Humanistic approaches work to edify the relationship by cultivating the couple’s personal resources. Closely paired to practical or pragmatic methods, they presume that people have the innate capacity for healthy living should they be exposed to the appropriate training and given access to positive solutions. The key words to understand humanistic methods are training and nature.


Cognitive-behaviorism pairs the insights of the famous behavior researcher B.F. Skinner to how people think about themselves in action. They connect experience and emotion, so that couples can re-align their mindset by altering their environment and actions. They seek to help couples engage their challenges in order to create new experiences. The key words to understanding cognitive-behaviorism are: action and mindset.


Psychodynamic (or psychoanalytic) approaches work with couples by helping them to understand how their unconscious drives and motivations determine how they relate to one another. Developed in the early 1900’s by the famous Sigmund Freud, contemporary psychoanalytic approaches differ considerably from Freud’s initial concepts of id, ego and superego, insofar as contemporary psychoanalytic approaches conceptualize the unconscious mind by the patterns that play out in relationships throughout life. Unconscious, drive and interrelationship are the key words for understanding psychodynamic approaches.


Closely associated are narrative approaches, which work with couples to understand how their unique stories and experiences shape how they understand meaning in their respective worlds. Narrative approaches are focused on the way in which the couple has been shaped through life and how their shaping forms their identity in the relationship. The key words for understanding narrative approaches are: self and story.

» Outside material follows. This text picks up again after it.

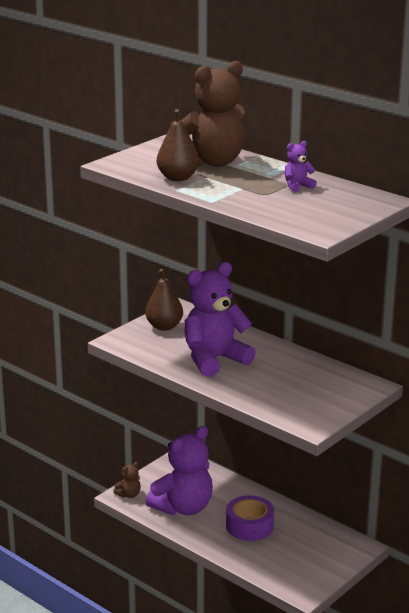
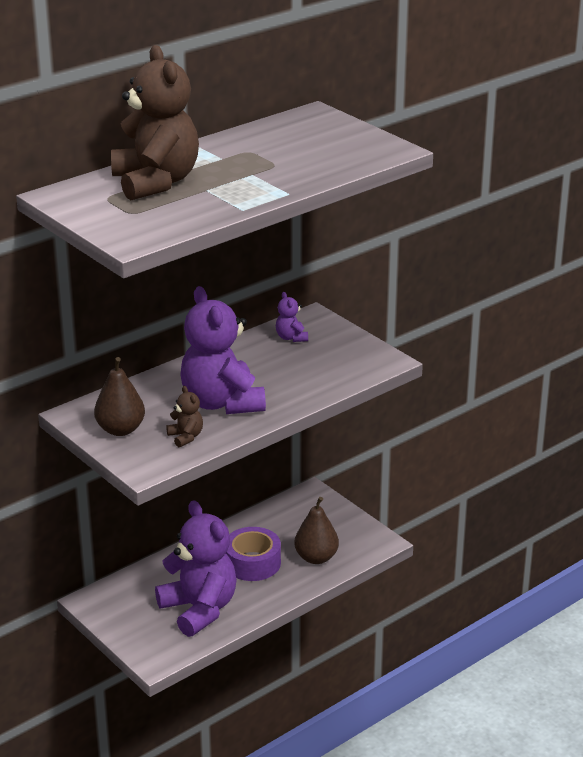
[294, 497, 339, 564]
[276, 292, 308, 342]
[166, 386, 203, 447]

Social systems approaches work with couples by helping them understand how their thinking, emotions and actions originate by means of their social interactions and obligations. They are primarily focused on not only how a couple’s mindset has constructed by the performative demands and symbols of society at large, but also their behavior. The key words to understanding a social systems approach are: emergence, response, and obligation.


So, which approach from above is the right one? The answer is all of them (to some degree): human beings, relationships and the world are complex. There’s no sole approach that is entirely right in itself. However, this doesn’t mean that there is not a reliable approach. Instead, the right approach will reckon that it takes a complex method to engage the complexities of life. As a result, a great couple's coach, counselor or therapist will use a systematic (or multi-modal) approach. Put another way, they will use all of the aforementioned insights from the six parent approaches to collaborate with the couples to makes sense of all the couple understands and experiences of each other and the world. Further, the right approach will be evidence-based, while maintaining a robust understanding of human nature as it is expressed through what is common to everyone so that what is particular to the couple can readily be discerned. In so doing, the right counselor will effectively facilitate mending the tacit dimension of relationship in order to bring every interaction into focus and thereby foster new fruit.